Answer these from the condenser thread below, one line each:
1. What fraction of the original pressure drop does Afox88 first say doubling the feedings will give?
2. What rough rule-of-thumb factor does rotw arrive at?
3. Which tube sizes does EdStainless say many modern condensers with 10-12f/s flows use?

_Page extract_
"""

I am not the original poster and the drawing is just used to make sure I understand what the OP was talking about. I simplified my drawing by making it 1 pass, but it would work with multiple passes as well. I think the goal of the OP is just to get a rule of thumb or understanding of the options.

The question is with regards to pressure drop and not overall heat transfer. It was not considered in my example. Obviously more tubes = lower velocity = lower heat transfer coefficient.

 

[rotw]

I am not sure if you do mean 1/2 (as "1" for one) or l/2 (as "l" for length) as for the circuits?
I think you should be basically comparing Dp1 with approx. 2 x Dp2 (for 2 x 1/2 circuit). so the factor you are looking at is dp1 / (2 x dp2) and that factor then equates ~2 (instead of 8). Thus your rule of thumb factor is roughly 2.
means same tube diameters, same length, same total capacity, doubling the feeding would reduce the total losses by a factor 2.
Or am I missing something ??

 

[PaulLag]

Hi All

thanks for your answers.
@EdStainless
I am looking for a smart and quick way to evaluate the impact of changing the number of tube feedings in the SAME condenser.

@Afox88
yes, the OP was to get a rule of thumb saying:
what will happen to pressure drop when doubling the number of feedings in the same condenser ?

@rotw
DP1 proportional to 0.5*v^2 and circuit_length
DP2 proportional to 0.5*(v/2)^2 and circuit_length*0.5

thanks

 

[Afox88]

You will get about 1/4 the pressure drop. You had the correct methodology in your original post.

1/2 the flowrate will lead to 1/2 the velocity which will lead to about 1/4 the pressure drop, since it is a function of v^2.

Hope this helps.

 

[PaulLag]

Hi Afox88

please do not forget that the length of circuit will be half of the original.
therefore there is also the circuit_length*0.5

 

[Afox88]

I assumed by the same condenser, you mean that the length of the condenser is the same. If the length of the condenser is half, then the pressure drop is an additional 1/2, which makes 1/8.

The words circuit, feeds, and same condenser, is not typical lingo for what you are asking.

 

[EdStainless]

Though the impact of changing the tube diameter should be considered also.
Many modern condensers with 10-12f/s flows are using 1.125" or 1.250" tubes to reduce pressure drop.
But with higher velocity you still get good heat transfer.

= = = = = = = = = = = = = = = = = = = =
P.E. Metallurgy, Plymouth Tube

"""

_Stored data_

"""

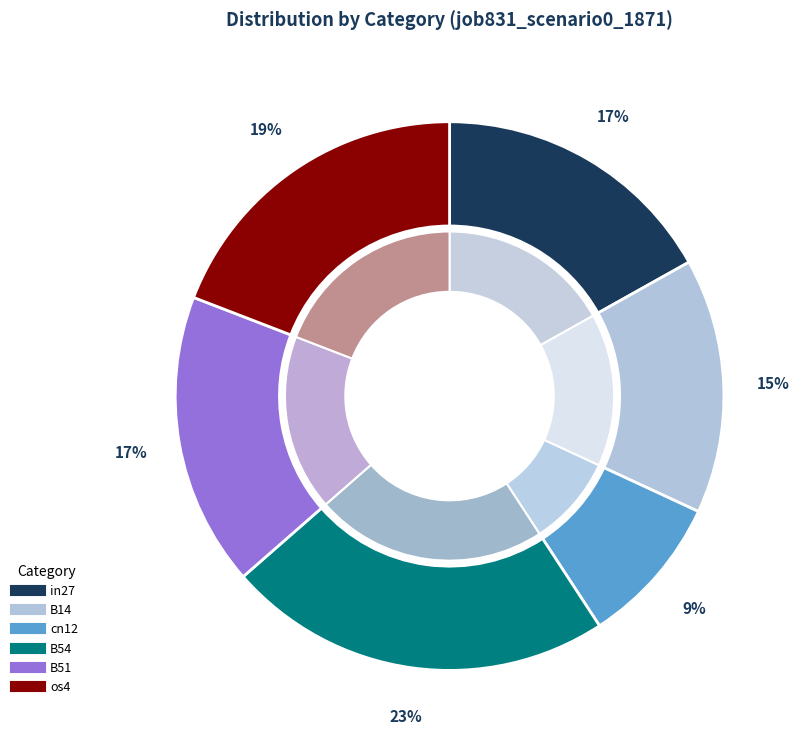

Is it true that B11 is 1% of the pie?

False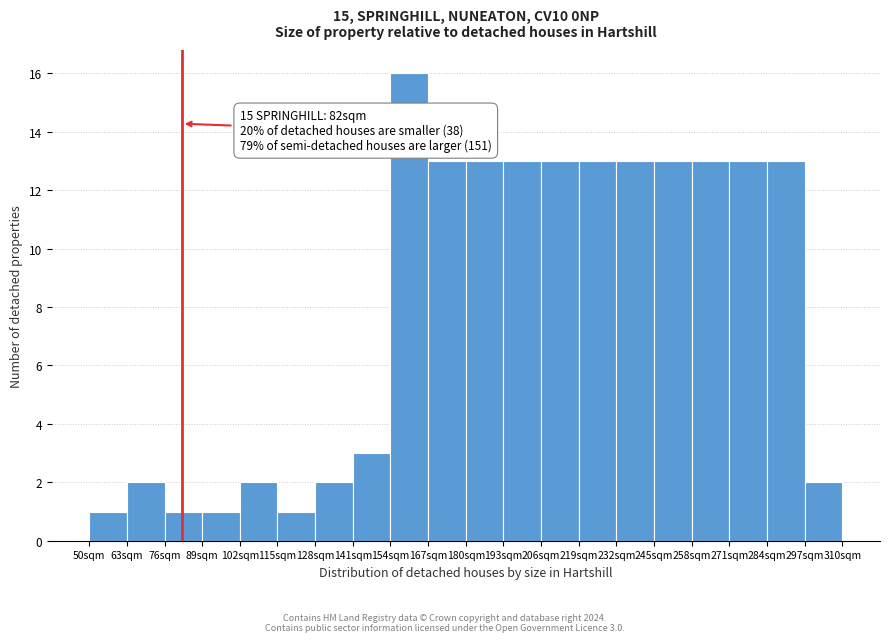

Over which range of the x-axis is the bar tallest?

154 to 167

"""

_Output for this task_
1. About 1/4
2. Roughly 2
3. 1.125" or 1.250"